Час спустя он читал «Роботника». Там говорилось о каких-то чревоугодниках, о ненасытных людоедах, которые готовы проглотить все, что есть на земле и в земле — дерево, уголь, хлеб, предоставив нам одно только царство небесное. Благодарим за такую любовь. Мы за «Отче наш», но с маленьким добавлением: «Хлеб наш насущный даждь нам по дешевке днесь и немедленно…» Денежная реформа? Кукиш!.. Запрещение на ввоз хлеба из-за границы? Кукиш!.. Объединение с этими черными чертями, чернокнижниками, ночными черными тараканами, чтобы они могли нас обставить? Кукиш!.. Этот номер не пройдет, не быть черно-зеленой диктатуре{55}. «Ведь это они об аграриях, — сообразил Ландик. — Бедные социалисты!»
Ландику довелось услышать доклад секретаря Чехословацкой лидовой партии Бонифация Медерского о текущем политическом моменте. Тот сказал:
— Дети играют в политику. Сколько же они хотят автономных областей? — Он стал считать по пальцам: — Чешская, моравская, силезская, словацкая, закарпатско-русская, венгерская, немецкая. Итого — семь. Значит — семь сеймов, семь раз по шестнадцать игрушечных «министров», семь игрушечных «правительств», семь разновидностей законодательства, суда, аппарата управления. Семь заплат на новехонькой республике — да еще такой маленькой, как наша. Будут видны одни заплаты. Нам нужно крепкое платье, а не вырванная штанина или рукав. Ну, разве не дети?

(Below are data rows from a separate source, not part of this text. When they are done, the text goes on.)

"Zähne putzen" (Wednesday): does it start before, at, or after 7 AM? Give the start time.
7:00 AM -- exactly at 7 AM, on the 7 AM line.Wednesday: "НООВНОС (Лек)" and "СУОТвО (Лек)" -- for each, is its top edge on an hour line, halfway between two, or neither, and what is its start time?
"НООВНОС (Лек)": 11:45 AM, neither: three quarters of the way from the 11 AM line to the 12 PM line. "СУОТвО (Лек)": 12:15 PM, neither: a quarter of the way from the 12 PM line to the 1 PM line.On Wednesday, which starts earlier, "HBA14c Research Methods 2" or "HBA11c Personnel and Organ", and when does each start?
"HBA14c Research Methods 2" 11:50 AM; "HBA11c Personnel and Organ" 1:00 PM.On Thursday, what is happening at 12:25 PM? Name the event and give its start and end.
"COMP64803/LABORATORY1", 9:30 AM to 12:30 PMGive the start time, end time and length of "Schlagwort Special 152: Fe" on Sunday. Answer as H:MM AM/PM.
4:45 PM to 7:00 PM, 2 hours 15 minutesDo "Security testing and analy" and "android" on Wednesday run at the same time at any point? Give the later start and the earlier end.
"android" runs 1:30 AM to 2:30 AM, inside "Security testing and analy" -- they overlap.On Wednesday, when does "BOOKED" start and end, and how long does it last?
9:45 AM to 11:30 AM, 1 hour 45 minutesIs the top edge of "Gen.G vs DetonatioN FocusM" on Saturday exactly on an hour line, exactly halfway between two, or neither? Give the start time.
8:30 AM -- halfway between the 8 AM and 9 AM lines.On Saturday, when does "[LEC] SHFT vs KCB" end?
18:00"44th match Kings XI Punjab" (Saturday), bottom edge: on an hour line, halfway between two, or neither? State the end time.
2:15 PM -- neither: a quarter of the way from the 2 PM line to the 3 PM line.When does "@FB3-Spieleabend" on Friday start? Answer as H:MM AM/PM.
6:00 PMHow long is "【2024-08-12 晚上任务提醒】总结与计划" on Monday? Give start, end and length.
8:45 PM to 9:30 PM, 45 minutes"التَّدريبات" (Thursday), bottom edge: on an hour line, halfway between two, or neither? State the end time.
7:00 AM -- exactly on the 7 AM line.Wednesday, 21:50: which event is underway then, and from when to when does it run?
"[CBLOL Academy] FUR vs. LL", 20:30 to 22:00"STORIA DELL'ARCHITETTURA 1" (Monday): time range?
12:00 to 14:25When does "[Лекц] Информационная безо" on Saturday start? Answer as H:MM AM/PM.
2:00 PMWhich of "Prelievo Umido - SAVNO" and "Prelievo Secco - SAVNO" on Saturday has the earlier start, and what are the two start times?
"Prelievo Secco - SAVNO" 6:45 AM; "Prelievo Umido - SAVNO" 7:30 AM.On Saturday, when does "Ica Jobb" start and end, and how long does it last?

«Это он о словацких людаках и националистах», — подумал Ландик и согласился с Бонифацием.
Мы не знаем, гадал ли Ландик на кофейной гуще, но в конечном счете он остановился на аграрной партии.
Впрочем, дело, конечно, не в кофейной гуще. В душе он обосновывал свое решение тем, что хотя у него и нет ни пяди земли, но он ходит по ней и похоронят его в земле. Над его могилой священник произнесет: «Ты — прах, и в прах обратишься. Мир праху его! Да будет ему земля пухом!» Разлагаясь, он удобрит собой почву, перейдет в тучный колос, в зелень травы, в окраску цветов. Почему же не принести пользу крестьянам еще при жизни? Леса, рощи, поля, реки, ручьи, — пусть чужие, — они всегда ласково примут его как друга. Птица, звери, рыба — все это, если он захочет, может стать и его достоянием — за небольшие деньги… И этот карандаш — тоже земля: он из графита, из дерева. И линейка и бумага. Перо выплавлено с помощью огня, питаемого черным горючим камнем, добытым из недр земли… Пиджак, рубашка, воротник, манжеты, галстук, шляпа — все, собственно говоря, вырастает из земли, чтобы сослужить свою службу и снова вернуться в землю… Спутники Христофора Колумба, когда показались берега Америки, с воодушевлением кричали: «Земля, земля, земля!»